I wouldn't be without either, but the Hickox is firmly at the top of my list.


----------



## Pugg (Aug 8, 2014)

[


> Simon Keenlyside is the best Billy Budd on record, in my opinion





> I wouldn't be without either, but the Hickox is firmly at the top of my list.


There you have it , all good things said.


----------



## adriatikfan (Jul 9, 2016)

Thank you everyone - Hickox on Chandos duly ordered. The Amazon UK reviews are also very solid.

Looking at other reviews, the Nagano on Erato also seems to be favourably viewed. Does anyone know that particular set?

Best Wishes,
David


----------



## Reichstag aus LICHT (Oct 25, 2010)

adriatikfan said:


> Looking at other reviews, the Nagano on Erato also seems to be favourably viewed. Does anyone know that particular set?

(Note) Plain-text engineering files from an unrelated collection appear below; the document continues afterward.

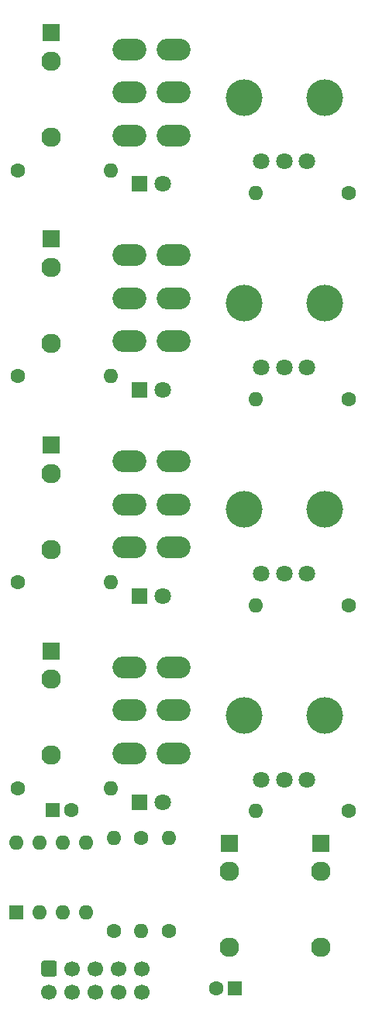
<source format=gts>
G04 #@! TF.GenerationSoftware,KiCad,Pcbnew,7.0.7-7.0.7~ubuntu22.04.1*
G04 #@! TF.CreationDate,2023-10-13T14:43:32+01:00*
G04 #@! TF.ProjectId,Basic-DC-mixer,42617369-632d-4444-932d-6d697865722e,rev?*
G04 #@! TF.SameCoordinates,Original*
G04 #@! TF.FileFunction,Soldermask,Top*
G04 #@! TF.FilePolarity,Negative*
%FSLAX46Y46*%
G04 Gerber Fmt 4.6, Leading zero omitted, Abs format (unit mm)*
G04 Created by KiCad (PCBNEW 7.0.7-7.0.7~ubuntu22.04.1) date 2023-10-13 14:43:32*
%MOMM*%
%LPD*%
G01*
G04 APERTURE LIST*
%ADD10C,4.000000*%
%ADD11C,1.800000*%
%ADD12R,1.930000X1.830000*%
%ADD13C,2.130000*%
%ADD14O,3.700000X2.400000*%
%ADD15C,1.600000*%
%ADD16O,1.600000X1.600000*%
%ADD17R,1.800000X1.800000*%
%ADD18R,1.600000X1.600000*%
%ADD19C,1.700000*%
G04 APERTURE END LIST*
D10*
X56600000Y-85550000D03*
X65400000Y-85550000D03*
D11*
X58500000Y-92550000D03*
X61000000Y-92550000D03*
X63500000Y-92550000D03*
D10*
X56600000Y-108050000D03*
X65400000Y-108050000D03*
D11*
X58500000Y-115050000D03*
X61000000Y-115050000D03*
X63500000Y-115050000D03*
D12*
X55000000Y-122000000D03*
D13*
X55000000Y-133400000D03*
X55000000Y-125100000D03*
D14*
X44100000Y-102800000D03*
X44100000Y-107500000D03*
X44100000Y-112200000D03*
X48900000Y-102800000D03*
X48900000Y-107500000D03*
X48900000Y-112200000D03*
D15*
X42400000Y-131580000D03*
D16*
X42400000Y-121420000D03*
D17*
X45225000Y-72500000D03*
D11*
X47765000Y-72500000D03*
D15*
X68080000Y-118500000D03*
D16*
X57920000Y-118500000D03*
D15*
X68080000Y-96000000D03*
D16*
X57920000Y-96000000D03*
D10*
X56600000Y-63050000D03*
X65400000Y-63050000D03*
D11*
X58500000Y-70050000D03*
X61000000Y-70050000D03*
X63500000Y-70050000D03*
D15*
X31920000Y-48500000D03*
D16*
X42080000Y-48500000D03*
D12*
X35500000Y-56000000D03*
D13*
X35500000Y-67400000D03*
X35500000Y-59100000D03*
D15*
X31920000Y-116000000D03*
D16*
X42080000Y-116000000D03*
D17*
X45225000Y-95000000D03*
D11*
X47765000Y-95000000D03*
D12*
X35500000Y-78500000D03*
D13*
X35500000Y-89900000D03*
X35500000Y-81600000D03*
D12*
X35500000Y-101000000D03*
D13*
X35500000Y-112400000D03*
X35500000Y-104100000D03*
D15*
X31920000Y-71000000D03*
D16*
X42080000Y-71000000D03*
D12*
X35500000Y-33500000D03*
D13*
X35500000Y-44900000D03*
X35500000Y-36600000D03*
D15*
X48400000Y-131580000D03*
D16*
X48400000Y-121420000D03*
D14*
X44100000Y-35300000D03*
X44100000Y-40000000D03*
X44100000Y-44700000D03*
X48900000Y-35300000D03*
X48900000Y-40000000D03*
X48900000Y-44700000D03*
D10*
X56600000Y-40550000D03*
X65400000Y-40550000D03*
D11*
X58500000Y-47550000D03*
X61000000Y-47550000D03*
X63500000Y-47550000D03*
D15*
X31920000Y-93500000D03*
D16*
X42080000Y-93500000D03*
D17*
X45225000Y-117500000D03*
D11*
X47765000Y-117500000D03*
D15*
X68080000Y-73500000D03*
D16*
X57920000Y-73500000D03*
D15*
X68080000Y-51000000D03*
D16*
X57920000Y-51000000D03*
D14*
X44100000Y-80300000D03*
X44100000Y-85000000D03*
X44100000Y-89700000D03*
X48900000Y-80300000D03*
X48900000Y-85000000D03*
X48900000Y-89700000D03*
X44100000Y-57800000D03*
X44100000Y-62500000D03*
X44100000Y-67200000D03*
X48900000Y-57800000D03*
X48900000Y-62500000D03*
X48900000Y-67200000D03*
D15*
X45400000Y-121420000D03*
D16*
X45400000Y-131580000D03*
D12*
X65000000Y-122000000D03*
D13*
X65000000Y-133400000D03*
X65000000Y-125100000D03*
D17*
X45225000Y-50000000D03*
D11*
X47765000Y-50000000D03*
D18*
X31700000Y-129600000D03*
D16*
X34240000Y-129600000D03*
X36780000Y-129600000D03*
X39320000Y-129600000D03*
X39320000Y-121980000D03*
X36780000Y-121980000D03*
X34240000Y-121980000D03*
X31700000Y-121980000D03*
D18*
X35744888Y-118400000D03*
D15*
X37744888Y-118400000D03*
D18*
X55600000Y-137900000D03*
D15*
X53600000Y-137900000D03*
G36*
G01*
X34720000Y-134850000D02*
X35920000Y-134850000D01*
G75*
G02*
X36170000Y-135100000I0J-250000D01*
G01*
X36170000Y-136300000D01*
G75*
G02*
X35920000Y-136550000I-250000J0D01*
G01*
X34720000Y-136550000D01*
G75*
G02*
X34470000Y-136300000I0J250000D01*
G01*
X34470000Y-135100000D01*
G75*
G02*
X34720000Y-134850000I250000J0D01*
G01*
G37*
D19*
X35320000Y-138240000D03*
X37860000Y-135700000D03*
X37860000Y-138240000D03*
X40400000Y-135700000D03*
X40400000Y-138240000D03*
X42940000Y-135700000D03*
X42940000Y-138240000D03*
X45480000Y-135700000D03*
X45480000Y-138240000D03*
M02*

</source>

Yes. It's a bit of a curiosity in that it gives us the original four-act layout, with additional material that Britten later cut from his final (two-act) edition. Not that this necessarily detracts from it; on the contrary, it's a very fine recording on its own terms, with a strong (if not ideal) cast, and Nagano steering the ship admirably. It's also good to hear the deleted "Captain's Muster" scene which, although Britten professed not to like it (hence the cut), actually works rather well here.

So, in summary, Nagano's is an interesting and valuable set, even if it doesn't quite reach the heights of either Hickox's or Britten recordings of the definitive two-act version. Well worth hearing, certainly, but not as a first choice.


----------



## Pugg (Aug 8, 2014)

I don't know the Nagano set but I just finish the Hickox set and Keenlyside alone is worth having it.


----------



## adriatikfan (Jul 9, 2016)

Reichstag aus LICHT said:


> Yes. It's a bit of a curiosity in that it gives us the original four-act layout, with additional material that Britten later cut from his final (two-act) edition. Not that this necessarily detracts from it; on the contrary, it's a very fine recording on its own terms, with a strong (if not ideal) cast, and Nagano steering the ship admirably. It's also good to hear the deleted "Captain's Muster" scene which, although Britten professed not to like it (hence the cut), actually works rather well here.
> 
> So, in summary, Nagano's is an interesting and valuable set, even if it doesn't quite reach the heights of either Hickox's or Britten recordings of the definitive two-act version. Well worth hearing, certainly, but not as a first choice.


Thankyou for that. There was a good price on a second-hand set on Amazon UK, so also now ordered.

Best Wishes,
David


----------